IN SHARP contrast with the Cyprus Central Bank’s Residential Property Price Index for Q2 2015 and the RICS (Cyprus) Property Price Index for the same period (both of which reported price falls), Eurostat reports that home prices in Cyprus rose during the second quarter of 2015.
According to Eurostat, house prices in Cyprus rose 7.4 per cent over the second quarter of 2015 after falling 2.8 per cent during the first quarter of the year – and rose 2.4 per cent compared with the second quarter of 2014.
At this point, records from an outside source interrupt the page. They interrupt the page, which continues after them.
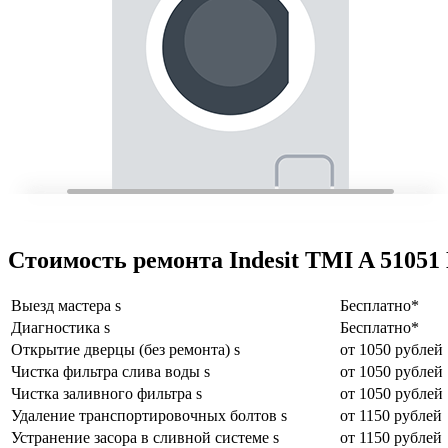
Стоимость ремонта Indesit TMI A 51051
Выезд мастера s
Бесплатно*
Диагностика s
Бесплатно*
Открытие дверцы (без ремонта) s
от 1050 рублей
Чистка фильтра слива воды s
от 1050 рублей
Чистка заливного фильтра s
от 1050 рублей
Удаление транспортировочных болтов s
от 1150 рублей
Устранение засора в сливной системе s
от 1150 рублей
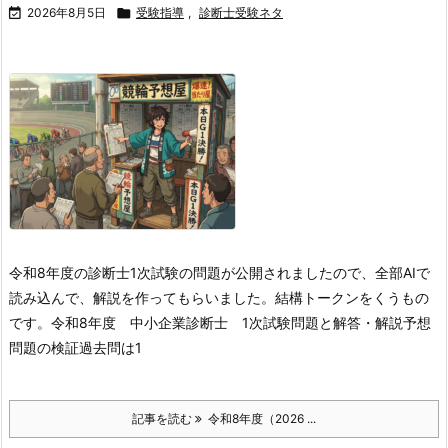

2026年8月5日

受験指導
,
診断士受験ネタ
令和8年度の診断士1次試験の問題が公開されましたので、全部AIで
読み込んで、解説を作ってもらいました。結構トークンをくうもの
です。
令和8年度 中小企業診断士 1次試験問題と解答・解説
予想
問題の検証
過去問は1
記事を読む
令和8年度（2026 ...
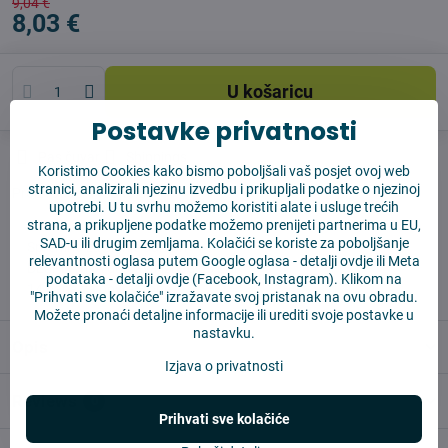
9,04 €
8,03 €
U košaricu
Postavke privatnosti
Pas čuvar
Shippings
Koristimo Cookies kako bismo poboljšali vaš posjet ovoj web
stranici, analizirali njezinu izvedbu i prikupljali podatke o njezinoj
Proizvođač:
Vysajto.sk
upotrebi. U tu svrhu možemo koristiti alate i usluge trećih
strana, a prikupljene podatke možemo prenijeti partnerima u EU,
SAD-u ili drugim zemljama. Kolačići se koriste za poboljšanje
✅ Spremno za slanje odmah
relevantnosti oglasa putem Google oglasa -
detalji ovdje
ili Meta
✅ BESPLATNA dostava iznad 55 EUR
podataka -
detalji ovdje
(Facebook, Instagram). Klikom na
✅ 14 dana za povrat robe
"Prihvati sve kolačiće" izražavate svoj pristanak na ovu obradu.
Možete pronaći detaljne informacije ili urediti svoje postavke u
nastavku.
Opis
Izjava o privatnosti
Reviews
0
Prihvati sve kolačiće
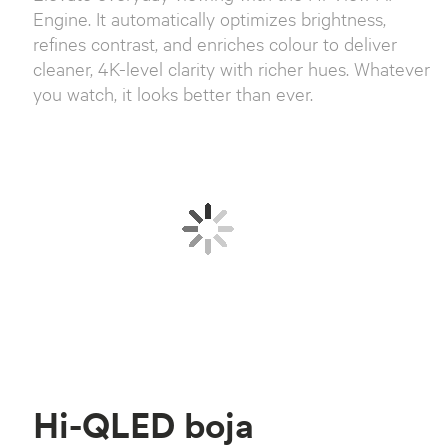
Engine. It automatically optimizes brightness,
refines contrast, and enriches colour to deliver
cleaner, 4K-level clarity with richer hues. Whatever
you watch, it looks better than ever.
Hi-QLED boja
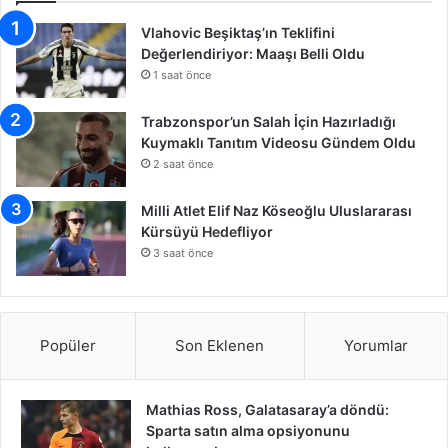
Vlahovic Beşiktaş’ın Teklifini
Değerlendiriyor: Maaşı Belli Oldu
1 saat önce
Trabzonspor’un Salah İçin Hazırladığı
Kuymaklı Tanıtım Videosu Gündem Oldu
2 saat önce
Milli Atlet Elif Naz Köseoğlu Uluslararası
Kürsüyü Hedefliyor
3 saat önce
Popüler
Son Eklenen
Yorumlar
Mathias Ross, Galatasaray’a döndü:
Sparta satın alma opsiyonunu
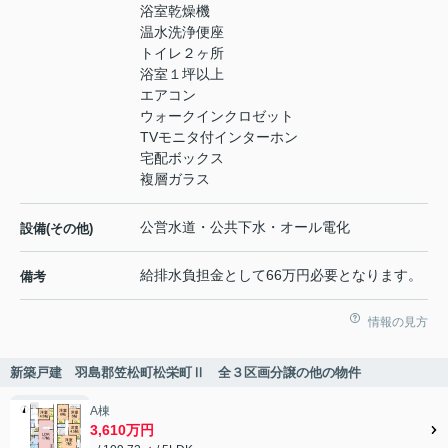
浴室乾燥機
温水洗浄便座
トイレ２ヶ所
浴室１坪以上
エアコン
ウォークインクロゼット
TVモニタ付インターホン
宅配ボックス
複層ガラス
公営水道・公共下水・オール電化
設備(その他)
給排水負担金として66万円必要となります。
備考
情報の見方
新築戸建 羽島郡笠松町松栄町Ⅱ 全３区画分譲の他の物件
A棟
3,610万円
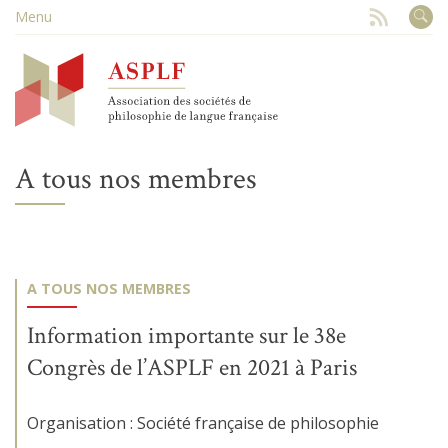
Menu
A tous nos membres
A TOUS NOS MEMBRES
Information importante sur le 38e
Congrès de l’ASPLF en 2021 à Paris
Organisation : Société française de philosophie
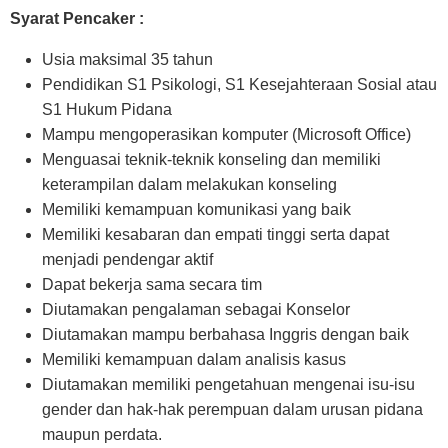
Syarat Pencaker :
Usia maksimal 35 tahun
Pendidikan S1 Psikologi, S1 Kesejahteraan Sosial atau
S1 Hukum Pidana
Mampu mengoperasikan komputer (Microsoft Office)
Menguasai teknik-teknik konseling dan memiliki
keterampilan dalam melakukan konseling
Memiliki kemampuan komunikasi yang baik
Memiliki kesabaran dan empati tinggi serta dapat
menjadi pendengar aktif
Dapat bekerja sama secara tim
Diutamakan pengalaman sebagai Konselor
Diutamakan mampu berbahasa Inggris dengan baik
Memiliki kemampuan dalam analisis kasus
Diutamakan memiliki pengetahuan mengenai isu-isu
gender dan hak-hak perempuan dalam urusan pidana
maupun perdata.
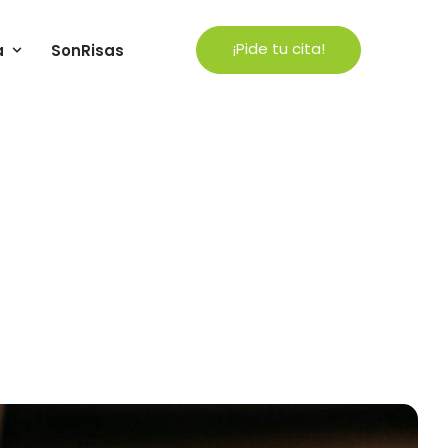
¡Pide tu cita!
a
SonRisas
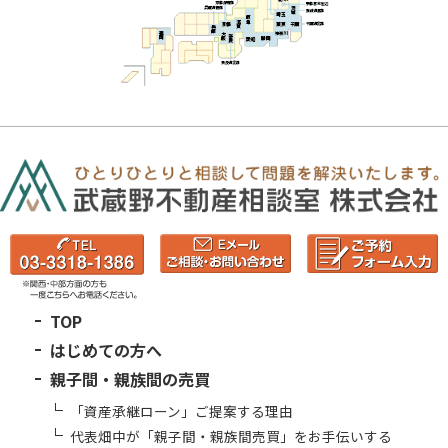
TOP
はじめての方へ
親子間・親族間の売買
「資産承継ローン」ご提案する理由
代表畑中が「親子間・親族間売買」をお手伝いする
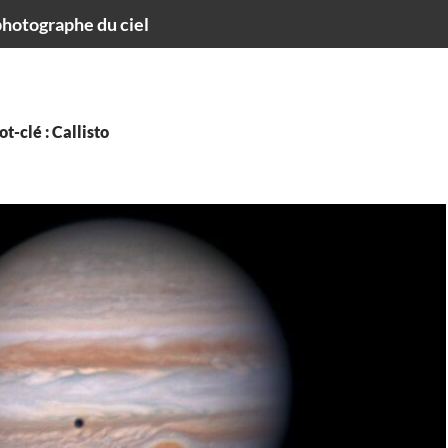
hotographe du ciel
t-clé : Callisto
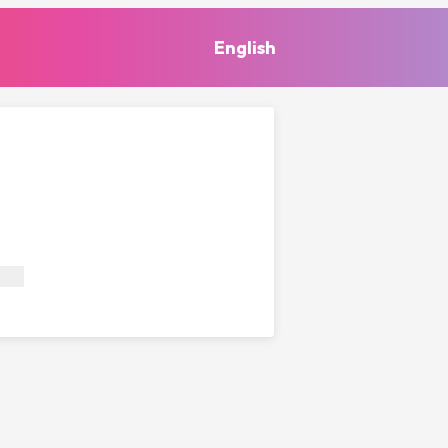
English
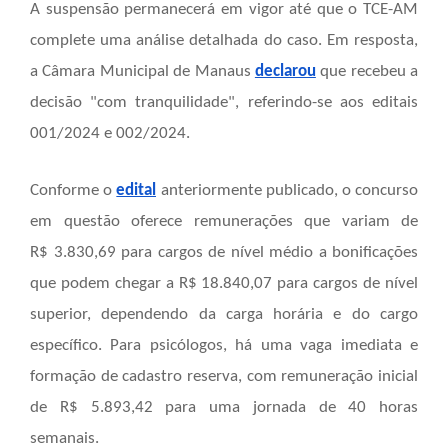
A suspensão permanecerá em vigor até que o TCE-AM
complete uma análise detalhada do caso. Em resposta,
a Câmara Municipal de Manaus
declarou
que recebeu a
decisão "com tranquilidade", referindo-se aos editais
001/2024 e 002/2024.
Conforme o
edital
anteriormente publicado, o
concurso
em questão oferece remunerações que variam de
R$ 3.830,69 para cargos de nível médio a bonificações
que podem chegar a R$ 18.840,07 para cargos de nível
superior, dependendo da carga horária e do cargo
específico. Para psicólogos, há uma vaga imediata e
formação de cadastro reserva, com remuneração inicial
de R$ 5.893,42 para uma jornada de 40 horas
semanais.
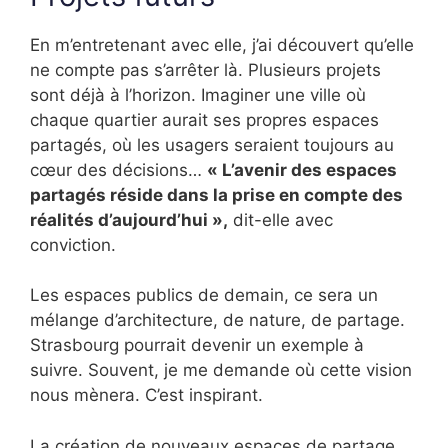
En m’entretenant avec elle, j’ai découvert qu’elle
ne compte pas s’arrêter là. Plusieurs projets
sont déjà à l’horizon. Imaginer une ville où
chaque quartier aurait ses propres espaces
partagés, où les usagers seraient toujours au
cœur des décisions…
« L’avenir des espaces
partagés réside dans la prise en compte des
réalités d’aujourd’hui »,
dit-elle avec
conviction.
Les espaces publics de demain, ce sera un
mélange d’architecture, de nature, de partage.
Strasbourg pourrait devenir un exemple à
suivre. Souvent, je me demande où cette vision
nous mènera. C’est inspirant.
La création de nouveaux espaces de partage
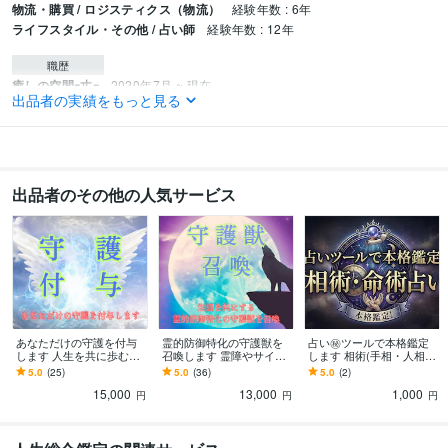
物流・購買 / ロジスティクス（物流）
経験年数 : 6年
ライフスタイル・その他 / 占い師
経験年数 : 12年
職歴
癒しの空間ｰ丈ｰ
2020年7月 ~ 現在
出品者の実績をもっと見る
その他ツール
夢占い:15年
タロット占い:6年
ヒーリング:4年
得意分野
出品者のその他の人気サービス
住まい・美容・生活相談
夢占い
夢 占い
タロット占い
オラクルカード
占い
タロット占い
占い 恋愛 ビジネス
あなただけの守護を付与
霊的防御特化の守護獣を
占い㊙️ツールで本格鑑定
します 人生を共に歩む唯
召喚します 霊障やサイキ
します 相術(手相・人相)
一無二の守護を付与しま
ックアタックからあなた
と命術(占星術・数秘術…
5.0
(25)
5.0
(36)
5.0
(2)
す。
を護ります。
等)で本格鑑定!!
15,000
13,000
1,000
円
円
円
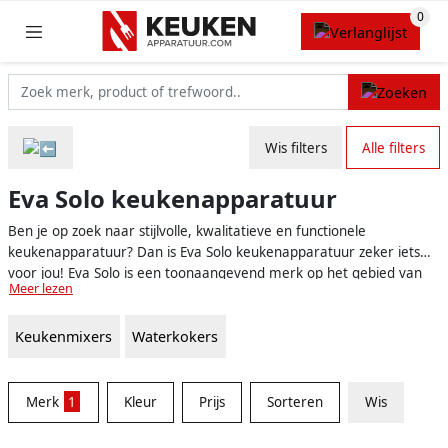
Wis filters
Alle filters
Eva Solo keukenapparatuur
Ben je op zoek naar stijlvolle, kwalitatieve en functionele
keukenapparatuur? Dan is Eva Solo keukenapparatuur zeker iets
voor jou! Eva Solo is een toonaangevend merk op het gebied van
Meer lezen
keukenapparatuur en heeft een uitgebreid assortiment aan
producten die design, kwaliteit en innovatie combineren. Van
Keukenmixers
Waterkokers
pannen en messen tot keukengadgets en keukenaccessoires, bij
Eva Solo vind je alles om je keuken praktisch en mooi in te richten.
Merk
1
Kleur
Prijs
Sorteren
Wis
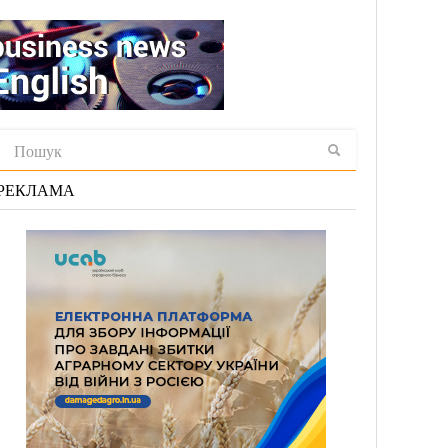
РЕКЛАМА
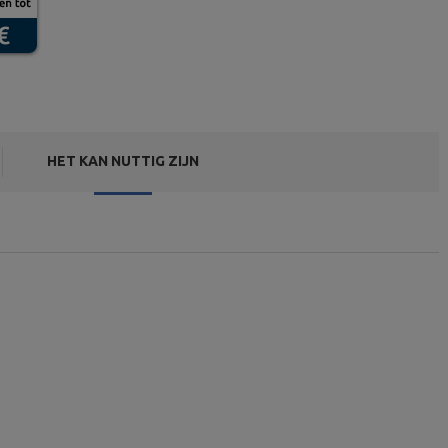
HET KAN NUTTIG ZIJN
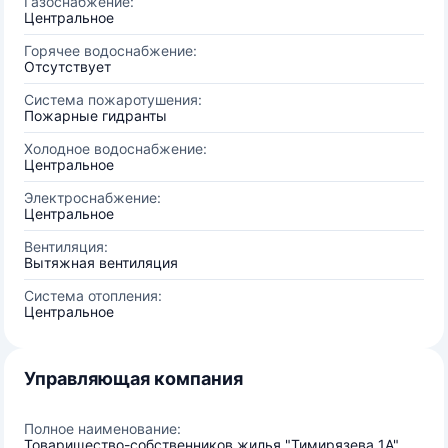
Газоснабжение:
Центральное
Горячее водоснабжение:
Отсутствует
Система пожаротушения:
Пожарные гидранты
Холодное водоснабжение:
Центральное
Электроснабжение:
Центральное
Вентиляция:
Вытяжная вентиляция
Система отопления:
Центральное
Управляющая компания
Полное наименование:
Товарищество-собственников жилья "Тимирязева 1А"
These Eurostat figures are at odds with the Cyprus Central Bank, which reported house prices and apartment prices falling by 0.8 per cent and 1.5 percent respectively over the second quarter – and by 4.6 percent and 6.2 percent respectively compared with the second quarter of 2014.
The RICS (Cyprus) Property Price Index for the second quarter of 2015 reported quarterly falls of 0.3 per cent in house prices and 0.4 percent in houses.
According to Eurostat, the highest quarterly increases in house prices were recorded in Cyprus (+7.4%), Austria (+6.4%), Denmark and Spain (+4.1% each), while the highest falls were observed in Romania (-1.1%), Malta (-0.3%) and Italy (-0.1%).
In the same reports, Eurostat reports that the highest annual increases in house prices in the second quarter of 2015 were recorded in Sweden (+13.0%), Hungary (+11.9%), Ireland (+10.7%) and Estonia (+10.5%), and the highest falls were observed in Latvia (-4.4%), Italy (-3.0%) and France (-2.2%).
It is known that Eurostat, the Cyprus Central Bank and RICS (Cyprus) employ different methodologies to calculate their indexes, but it is difficult to understand the wide variation.
Speaking to the Cyprus Mail, property valuator Pericles Markaris said that the difference in the findings may be related to a difference in the methodology and inclusion of transactions of homes “at prime locations” involving non-Cypriots. However, as non-Cyprus accounted for just 30.8 percent of sales in the second quarter it is hard to understand how such a small percentage could result in such a dramatic variation in the figures.